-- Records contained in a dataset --
################
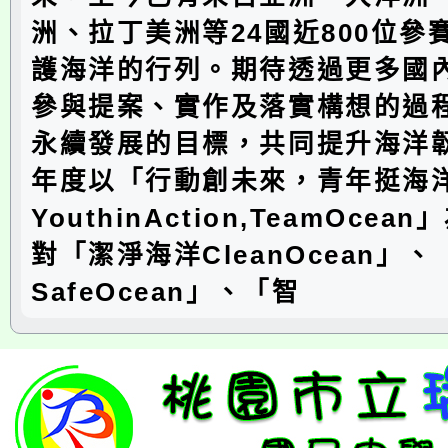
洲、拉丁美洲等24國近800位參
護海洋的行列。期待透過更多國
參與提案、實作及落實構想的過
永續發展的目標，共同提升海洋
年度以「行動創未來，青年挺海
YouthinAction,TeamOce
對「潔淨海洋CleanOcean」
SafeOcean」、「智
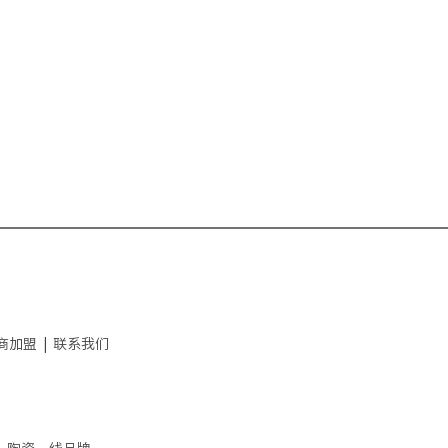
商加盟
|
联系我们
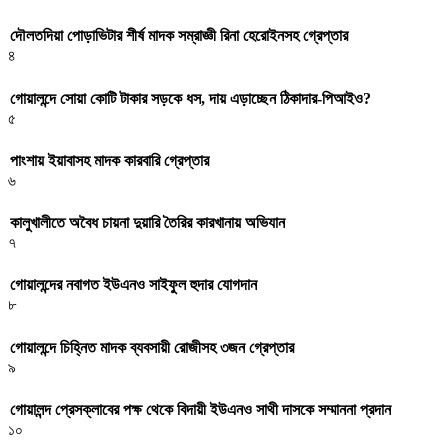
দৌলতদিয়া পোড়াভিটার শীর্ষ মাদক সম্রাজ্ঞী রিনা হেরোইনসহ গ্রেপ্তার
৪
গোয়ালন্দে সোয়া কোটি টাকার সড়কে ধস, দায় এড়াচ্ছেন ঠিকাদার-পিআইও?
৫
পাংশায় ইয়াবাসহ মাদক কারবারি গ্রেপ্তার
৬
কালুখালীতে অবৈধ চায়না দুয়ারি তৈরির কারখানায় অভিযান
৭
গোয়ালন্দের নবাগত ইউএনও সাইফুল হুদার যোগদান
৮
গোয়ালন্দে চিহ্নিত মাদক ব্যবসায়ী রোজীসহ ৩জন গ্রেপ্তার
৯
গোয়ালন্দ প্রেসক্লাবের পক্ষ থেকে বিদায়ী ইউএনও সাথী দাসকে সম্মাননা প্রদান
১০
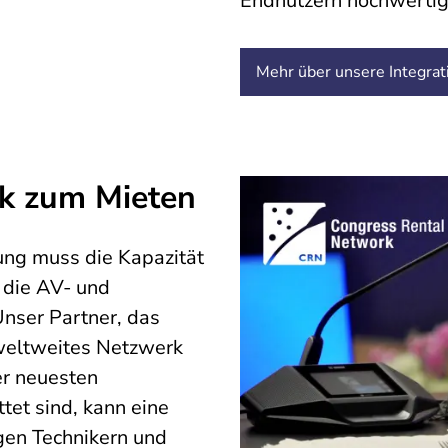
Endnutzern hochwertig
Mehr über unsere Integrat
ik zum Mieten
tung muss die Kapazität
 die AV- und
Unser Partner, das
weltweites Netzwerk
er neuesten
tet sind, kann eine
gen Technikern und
################
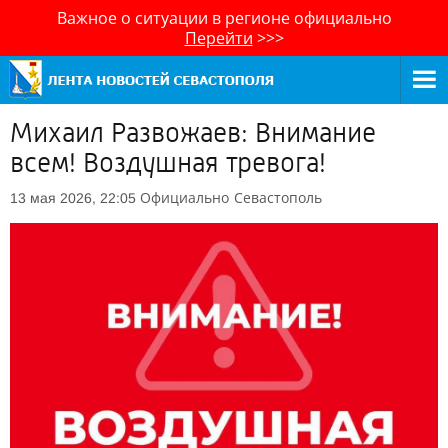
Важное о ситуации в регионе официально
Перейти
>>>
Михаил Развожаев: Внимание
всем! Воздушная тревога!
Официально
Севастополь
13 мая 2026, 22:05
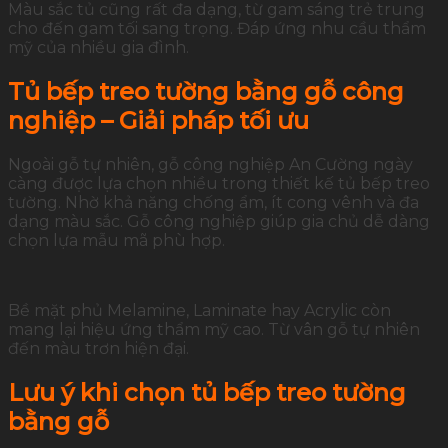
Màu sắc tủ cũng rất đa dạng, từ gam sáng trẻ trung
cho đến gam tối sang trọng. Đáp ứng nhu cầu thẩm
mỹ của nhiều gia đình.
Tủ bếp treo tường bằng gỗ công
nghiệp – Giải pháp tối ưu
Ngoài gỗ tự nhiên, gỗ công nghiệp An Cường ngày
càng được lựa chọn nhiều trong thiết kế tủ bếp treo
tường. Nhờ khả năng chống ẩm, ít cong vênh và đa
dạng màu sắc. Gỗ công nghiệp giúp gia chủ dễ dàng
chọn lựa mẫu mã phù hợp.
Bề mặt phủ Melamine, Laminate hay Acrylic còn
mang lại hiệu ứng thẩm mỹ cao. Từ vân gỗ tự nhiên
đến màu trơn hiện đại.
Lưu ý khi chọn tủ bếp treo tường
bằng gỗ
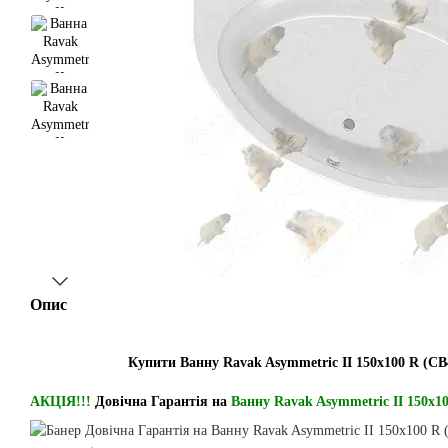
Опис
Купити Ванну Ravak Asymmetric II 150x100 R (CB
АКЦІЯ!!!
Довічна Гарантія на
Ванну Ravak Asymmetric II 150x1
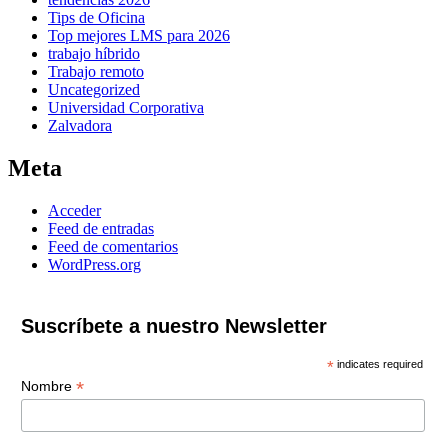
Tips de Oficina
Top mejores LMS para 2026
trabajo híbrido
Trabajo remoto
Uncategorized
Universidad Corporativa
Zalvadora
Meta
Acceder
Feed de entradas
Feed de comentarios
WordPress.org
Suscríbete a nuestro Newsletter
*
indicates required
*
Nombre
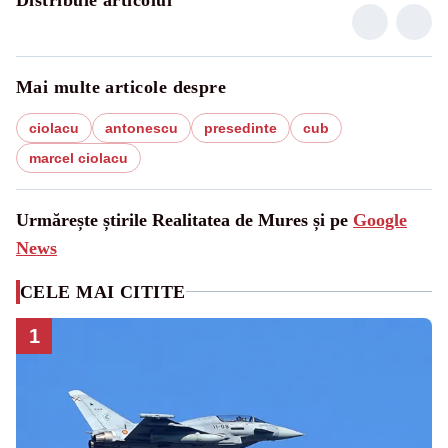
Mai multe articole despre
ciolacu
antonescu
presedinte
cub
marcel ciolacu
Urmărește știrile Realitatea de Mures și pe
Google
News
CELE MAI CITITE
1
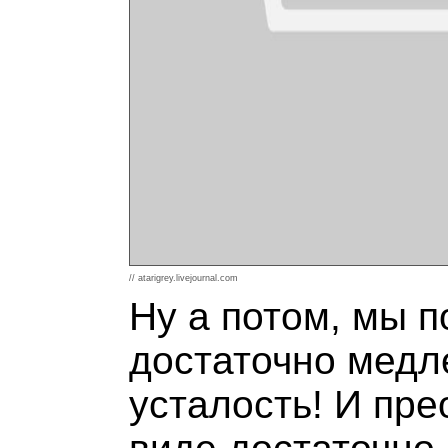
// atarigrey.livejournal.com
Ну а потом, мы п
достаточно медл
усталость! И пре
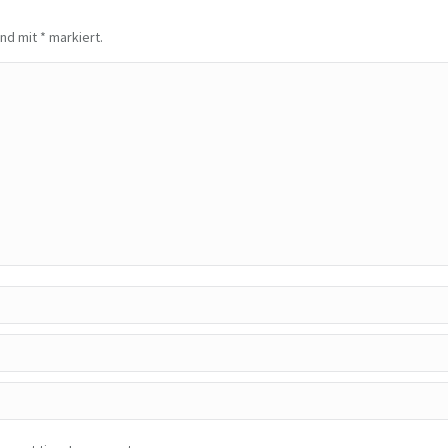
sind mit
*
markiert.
################
-- Work task --
Copy the lines of the listing from the line with "Endnutzern hochwertig" to the line with "gen Technikern und", keeping them identical.

-- Task answer --
Endnutzern hochwertig
Mehr über unsere Integrat
ik zum Mieten
tung muss die Kapazität
 die AV- und
Unser Partner, das
weltweites Netzwerk
er neuesten
tet sind, kann eine
gen Technikern und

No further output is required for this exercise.